TDS is deducted at source and credited to the government. You can claim TDS credit when filing ITR. Submit Form 15G/15H to avoid TDS if your total income is below the taxable limit.
TDS — Frequently Asked Questions
What is TDS and how does it work?+
TDS (Tax Deducted at Source) is a mechanism where the payer (employer, bank, tenant) deducts income tax before making payment and deposits it with the government. The recipient receives the net amount. TDS is credited against the recipient's income tax liability when they file their ITR. If TDS deducted exceeds your actual tax liability, you get a refund from the Income Tax Department.
How to avoid TDS on FD interest?+
Submit Form 15G (individuals below 60) or Form 15H (senior citizens 60+) to your bank at the start of each financial year. This form declares that your total income is below the taxable limit, requesting the bank not to deduct TDS. The form is valid for one financial year and must be resubmitted each year. Note: This is only valid if your actual total income is indeed below the taxable threshold — filing a false declaration is an offence.

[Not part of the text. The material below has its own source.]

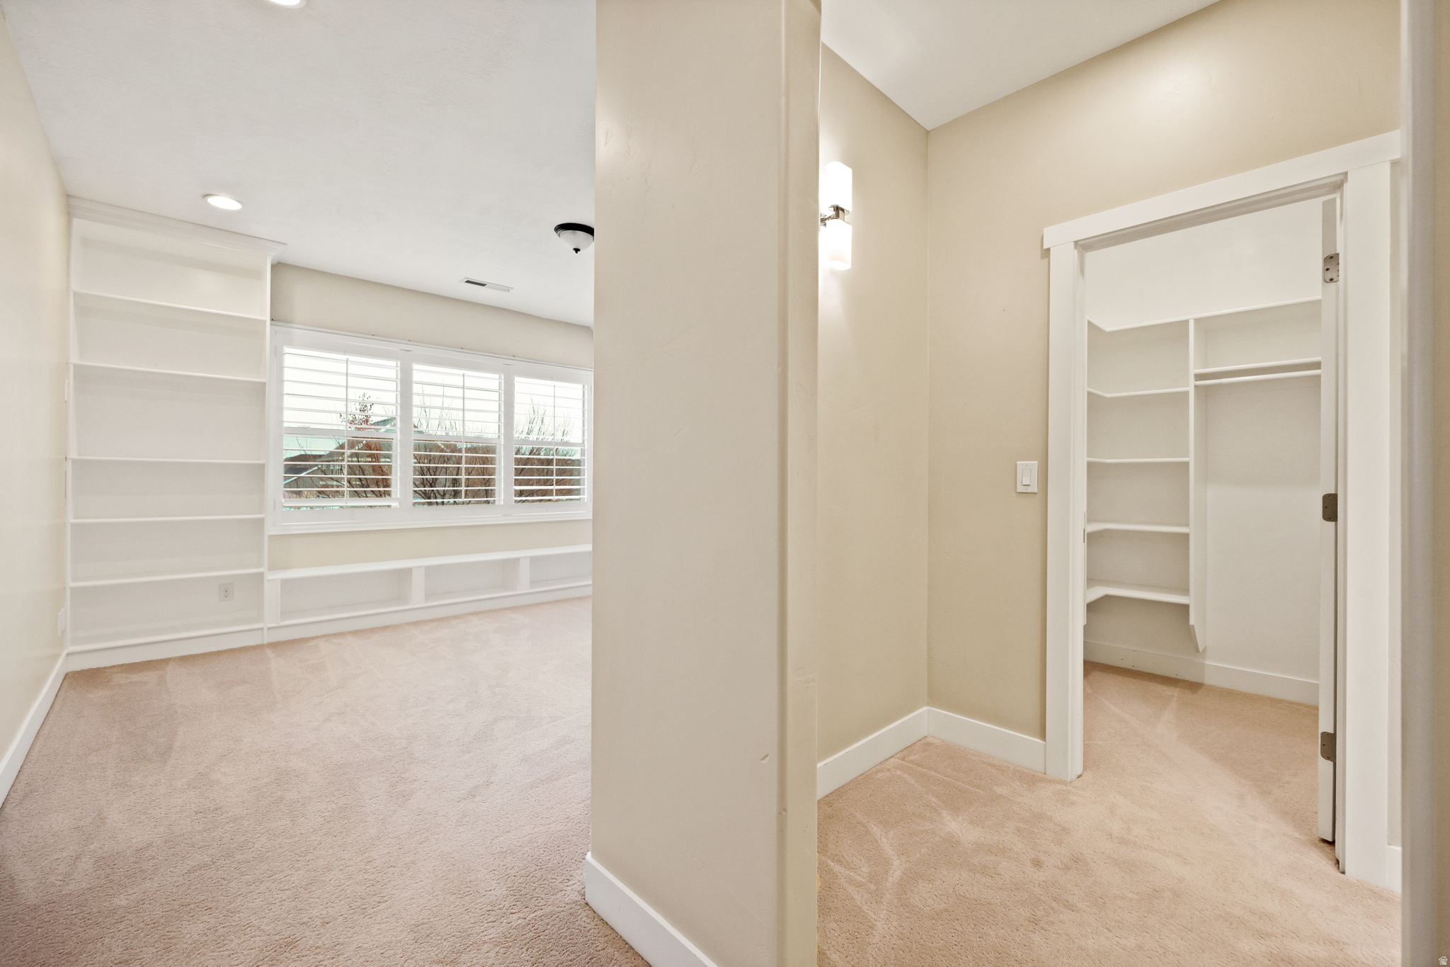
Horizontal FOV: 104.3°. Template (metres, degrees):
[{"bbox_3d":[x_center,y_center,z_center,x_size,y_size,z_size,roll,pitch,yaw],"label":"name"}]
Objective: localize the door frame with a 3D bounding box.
[{"bbox_3d":[1.613,0.071,1.939,0.904,2.130,0.150,0,0,45],"label":"door frame"}]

What is the difference between TDS and advance tax?+
TDS is deducted by the payer on your behalf — you don't pay it yourself. Advance tax is self-assessment tax you pay directly to the government in instalments during the year. Both are credited against your total tax liability when filing ITR. If TDS + advance tax exceeds your actual liability, you get a refund. If it's less, you pay the balance as self-assessment tax.